Critique de Chants of Sennaar – une merveille linguistique déconcertante

Critique de Chants of Sennaar - un tour de force linguistique.

Haut dans la tour – mais toujours loin du sommet – j’ai découvert la cabane du sonneur de cloches. La cabane était en fait une sorte de hutte en pierre, si cela est possible, située à l’extrémité d’un mur courbé. Il y avait une porte et quelques fenêtres à fentes, et si je marchais vers la droite, je trouvais l’équipement de sonnerie des cloches, que je devais utiliser mais que je ne comprenais pas encore.

Test de Chants of Sennaar

  • Éditeur : Focus Entertainment
  • Développeur : Rundisc
  • Plateforme : Joué sur Switch et PC
  • Disponibilité : Disponible maintenant sur PC, Switch, PS4, Xbox One et Xbox X/S.

Le sonneur de cloches m’aiderait-il ? En regardant par la fenêtre à fentes, je pouvais le voir, ou plutôt son ombre murmureuse, GameTopicant à ma porte, me priant de partir. Comment le faire sortir pour discuter ?

La réponse – du moins la première partie de la réponse – se trouvait dans les graffitis rouges qui tapissaient le mur de sa maison. Trois symboles, ce qui signifiait trois mots, à en juger par leur apparence. Si seulement je pouvais les lire.

Chants of Sennaar est souvent ainsi, un objectif emboîté dans un puzzle emboîté dans une énigme. À première vue, tout semble impossible, mais c’est un jeu pour l’horloger intérieur en vous, et il vous oblige à démonter chaque problème, un petit engrenage ou ressort à la fois. Sortez-les. Alignez-les. Voyez ce qu’ils suggèrent.

Bande-annonce de Chants of Sennaar.

Mauvaise analogie probablement. Chants est un jeu qui consiste à grimper la tour de Babel et à comprendre les différentes personnes que vous rencontrez au fur et à mesure de votre ascension. C’est un jeu d’aventure, généralement de type isométrique, avec des points et des clics et la résolution de ces puzzles emboîtés. Tout cela est assez traditionnel, écrit comme ça. Mais il fallait que je me rappelle que c’est le genre réel de temps en temps, car le jeu ne ressemble souvent en rien à cela. Il donne plutôt l’impression d’une révélation, comme si les jeux avaient trouvé comment faire quelque chose d’élégant, d’impossible et d’émancipateur.

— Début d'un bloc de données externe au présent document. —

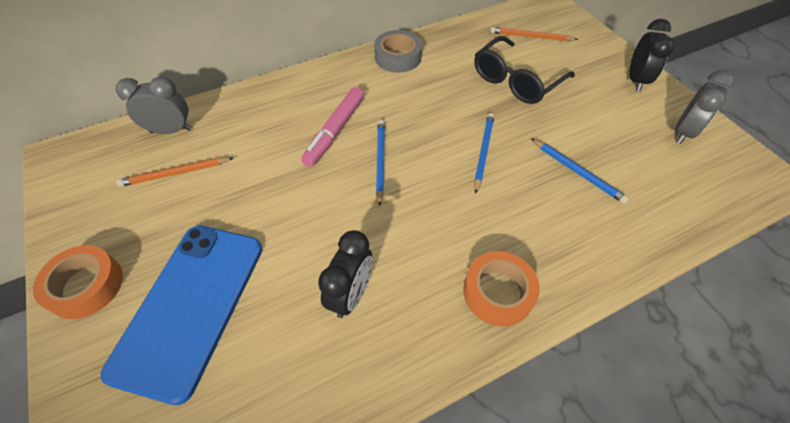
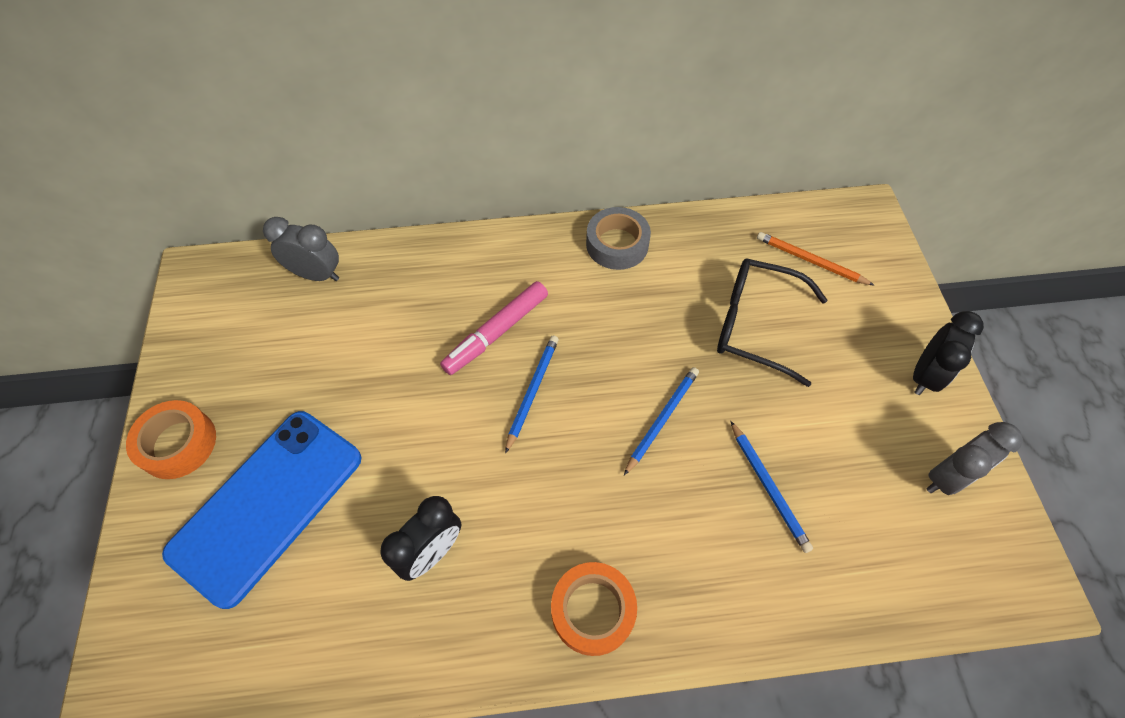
camera: 20 degrees right, 5 degrees up
orange pencil [116,157,233,187] -> none
black glasses [474,36,575,104] -> black glasses turned 45 degrees clockwise [717,258,827,387]

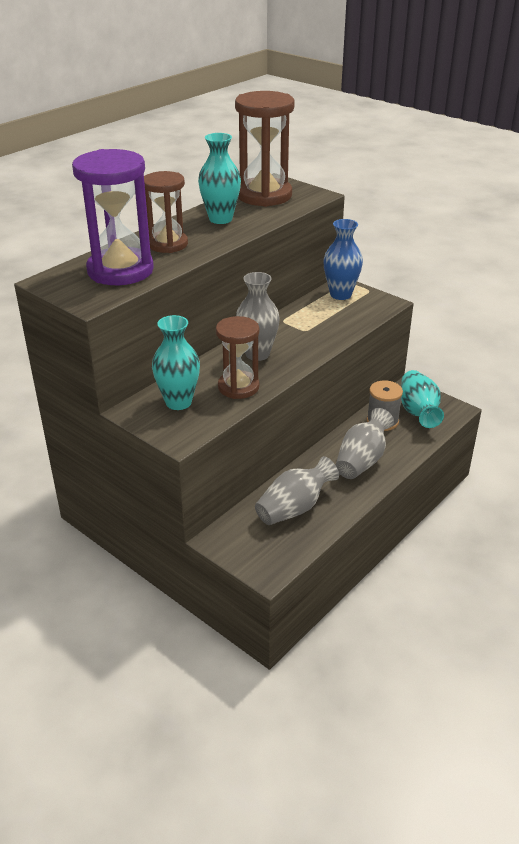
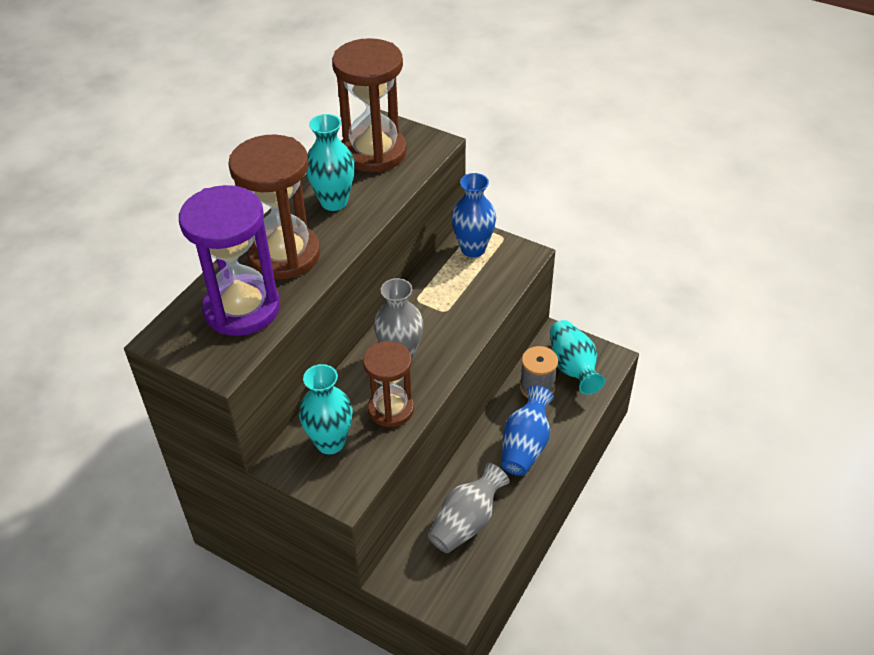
camera: 10 degrees left, 10 degrees up
brown hourglass [144,171,188,253] -> brown hourglass [228,135,320,280], size x1.55
grey vase [336,408,394,479] -> blue vase [502,385,554,476]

Chants of Sennaar. | Crédit image : Focus Entertainment/Rundisc

C’est parce que, puisque c’est Babel, la véritable tâche est la traduction. Le progrès, les énigmes, la simple curiosité humaine, tout cela se résume à collecter les marques que vous voyez en vous déplaçant dans le monde, puis à comprendre ce qu’elles signifient. Étonnamment – Babel, souvenez-vous – Chants ne le fait pas une fois mais plusieurs fois. Vous résolvez une langue, puis montez plus haut dans la tour : un nouveau groupe de personnes, une nouvelle langue à décoder, de nouvelles coutumes et rituels et façons d’être dans le monde. Quel jeu formidable.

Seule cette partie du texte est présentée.